DULUTH,MN-- As the COVID-19 pandemic continues those out on the frontlines are changing standard procedures to ensure safety.
Mayo Clinic Ambulance Services which serves many communities in the Northland has made changes relating to safety precautions to help flatten the curve.
“We’re essential co-workers we still have to come to work. We just want to make sure we’re protecting ourselves so we’re not spreading it in the community," says Mayo Clinic Ambulance Operations Supervisor Kate Arms.
These changes include how they approach a scene, assess a patient, and protect themselves.
Patients may be asked questions more than once, all relating to symptoms of COVID-19.
Dr. Anuradha Luke, Medical Director for the ambulance services says, “Those screening questions allow us to determine if a person is at risk. If that is the case we'll put a mask on a patient.”
Paramedics are practicing social distancing, standing 6-10 feet away from patients if possible.
Dr. Luke says paramedics will, “Put on appropriate personal protective equipment and then care for the patient on their way to the hospital."
They say all measures taken are to make sure everyone is safe, not to make a patient feel uncomfortable.

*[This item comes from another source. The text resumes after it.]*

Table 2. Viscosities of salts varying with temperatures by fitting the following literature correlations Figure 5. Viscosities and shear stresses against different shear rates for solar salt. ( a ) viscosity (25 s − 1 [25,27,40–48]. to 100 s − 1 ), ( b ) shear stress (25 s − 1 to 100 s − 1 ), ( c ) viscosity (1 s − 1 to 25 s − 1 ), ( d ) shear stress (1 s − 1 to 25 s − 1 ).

“It can feel kind of offensive like why are they standing so far away from me? Or why are they treating me so funny and putting all this stuff on? Its precaution to keep the entire community safe," says Arms.
Mayo Clinic Ambulance Service says they aren’t worried about running out of personal protective equipment, like masks and gloves but that possibility is on their radar.
Dr. Luke says, “Availability of personal protective equipment is always on our radar. We are keeping very close accounts of what we’re using.”
And while some people get to stay home during the pandemic medical professionals don’t.
Mayo Clinic Ambulance officials say they’re in this together.
“I get almost a little emotional about it. It’s a privilege, it’s hard and it’s scary. Everyone else stays home with there families and they’re getting quality time and we come to work," says Arms.
The Mayo Clinic has offered paramedics 80 hours of additional paid sick leave to utilize during the pandemic should any of them get sick.
Arms add they are following CDC guidelines and Mayo Clinic is offering precautions to follow daily.
Dr. Luke says they've seen a slight decrease in calls for service, but does expect that change in the coming weeks.